*TO DO*
A - In one to three sentences, explain why the passage on tznius calls people who lack modesty insecure.
B - Please answer these questions about the passage on tznius:
(i) Through which three means do people lacking tznius call attention to themselves?
(ii) Which three qualities should a Jewish person reflect?
(iii) Which word does the passage explain as "refinement and class"?
C - Continue the passage on tznius from its closing question.

**** TEXT PROVIDED ****

May we be so bold as to posit that people who are deficient in the area of tznius are very insecure. They feel the need to call attention to themselves either by the way they dress, speak or act. They are weak and have no pride. Last, as we see from the sotah, one who lacks the trait of  tznius will resort to stupidity and act in a manner unbecoming a rational person. A Jewish person – male or female – should reflect refinement, purity, and humility. Whatever happened to the eidelkeit, refinement and class, that was the hallmark of the Jewish female – and male? There was a time when  we used to have class and pride. Has American society weakened us so, or are we that insecure?

**** EXTRACTED ENTRIES ****

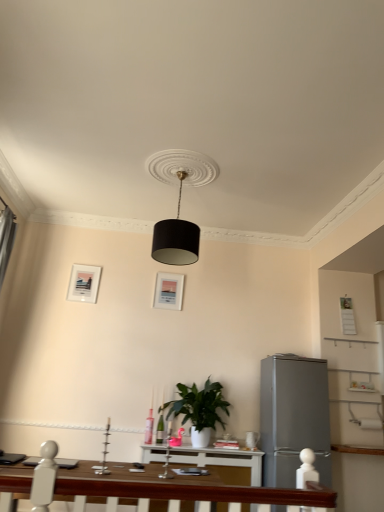
Question: Is black matte lampshade at center smaller than matte white picture frame at upper left, arranged as the first picture frame when viewed from the left?

Choices:
 (A) yes
 (B) no

Answer: (B)

Question: Does black matte lampshade at center have a lesser width compared to matte white picture frame at upper left, arranged as the first picture frame when viewed from the left?

Choices:
 (A) no
 (B) yes

Answer: (A)

Question: Is black matte lampshade at center at the right side of matte white picture frame at upper left, arranged as the first picture frame when viewed from the left?

Choices:
 (A) no
 (B) yes

Answer: (B)

Question: Considering the relative sizes of black matte lampshade at center and matte white picture frame at upper left, arranged as the 2th picture frame when viewed from the right, in the image provided, is black matte lampshade at center taller than matte white picture frame at upper left, arranged as the 2th picture frame when viewed from the right,?

Choices:
 (A) no
 (B) yes

Answer: (B)

Question: Is black matte lampshade at center placed right next to matte white picture frame at upper left, arranged as the first picture frame when viewed from the left?

Choices:
 (A) yes
 (B) no

Answer: (B)

Question: Could matte white picture frame at upper left, arranged as the first picture frame when viewed from the left, be considered to be inside black matte lampshade at center?

Choices:
 (A) yes
 (B) no

Answer: (B)

Question: Is satin silver refrigerator at right far away from black matte lampshade at center?

Choices:
 (A) no
 (B) yes

Answer: (B)

Question: Could you tell me if satin silver refrigerator at right is turned towards black matte lampshade at center?

Choices:
 (A) yes
 (B) no

Answer: (B)

Question: From a real-world perspective, is satin silver refrigerator at right physically above black matte lampshade at center?

Choices:
 (A) no
 (B) yes

Answer: (A)

Question: Does satin silver refrigerator at right lie behind black matte lampshade at center?

Choices:
 (A) no
 (B) yes

Answer: (B)

Question: Is satin silver refrigerator at right next to black matte lampshade at center?

Choices:
 (A) yes
 (B) no

Answer: (B)

Question: Could black matte lampshade at center be considered to be inside satin silver refrigerator at right?

Choices:
 (A) no
 (B) yes

Answer: (A)

Question: Is satin silver refrigerator at right located outside green matte plant at center?

Choices:
 (A) yes
 (B) no

Answer: (A)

****

*ANSWERS TO THE EXERCISE*
A - The passage calls them insecure because they feel a need to draw attention to themselves through the way they dress, speak, or act.

B -
(i) The way they dress, speak, or act.
(ii) Refinement, purity, and humility.
(iii) Eidelkeit.

C -
David Ha’melech tells us in Sefer Tehillim 45:14, Kol kevodah bas melech penimah, “The entire glory of the daughter of the king lies within.” This pasuk is absolutely non-debasing. The pasuk underscores the Torah’s positive attitude towards the female role. It has also been used by Chazal to promote the private nature of the religious experience in general. True achievement is always in the private sphere, hidden from the public arena. The Jewish hero is he who reaches his zenith on the inner stage, not in the public forum. We serve Hashem only for the sake of Hashem – neither for  the accolades nor for the sake of any other audience. The audience to which one directs his performance defines both the act and the actor.